Traditional cultural landscapes in Norway and the rest of Europe are characterized by a wealth of flowering plants: bluebells, daisies, buttercups and countless other plants.

“These species don’t typically grow in the forest,” Høiland said.

Instead, they thrive in open landscapes, such as old-fashioned hay meadows and pastures. Today these plants live where humans and their animals keep the forest back. But we’ve only been doing that for a few thousand years. Where did these flowers live before that?

Old mammoth grazing grounds

Presumably these plants grew in meadows maintained by grazing giants.

Mammoth, bison, muskox and wild boar kept the forest in check, Høiland believes.

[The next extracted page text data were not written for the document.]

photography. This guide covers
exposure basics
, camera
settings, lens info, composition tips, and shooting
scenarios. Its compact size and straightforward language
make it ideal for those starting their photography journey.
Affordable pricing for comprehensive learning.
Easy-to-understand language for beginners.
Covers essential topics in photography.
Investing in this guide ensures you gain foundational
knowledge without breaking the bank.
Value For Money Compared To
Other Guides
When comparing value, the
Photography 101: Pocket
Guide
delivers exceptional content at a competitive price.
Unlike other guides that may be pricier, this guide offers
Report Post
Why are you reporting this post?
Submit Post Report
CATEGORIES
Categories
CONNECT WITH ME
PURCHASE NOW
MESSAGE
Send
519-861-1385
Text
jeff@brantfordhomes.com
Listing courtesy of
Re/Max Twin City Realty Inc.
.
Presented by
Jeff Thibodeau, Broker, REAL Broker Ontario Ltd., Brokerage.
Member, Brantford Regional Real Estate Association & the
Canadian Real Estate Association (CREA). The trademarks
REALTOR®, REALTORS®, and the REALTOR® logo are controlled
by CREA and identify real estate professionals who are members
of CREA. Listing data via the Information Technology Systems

And when much of this megafauna died out, we humans and our animals took over. The species that thrived in meadows kept open by muskox and mammoths moved into our hayfields and pastures.

“Our meadow species are a kind of relict of the grazing areas we had in Northern Europe at the end of the last ice age,” says Høiland.

Now it is up to us to decide whether the relict survives or disappears.

In modern, intensive agriculture, there is little room for wildflowers. Hayfields and pastures have been replaced by fields and timothy in monoculture.

Maybe these are the mammoths' old friends?

But there is still hope.

In recent years, research has made it clear that modern monocultures are a disaster for bees and other insects needed to pollinate many human food plants.

Work is underway to preserve Norway’s old cultural landscapes, and thus the flowers that likely once adorned the ground under the huge feet of rhinos and mammoths.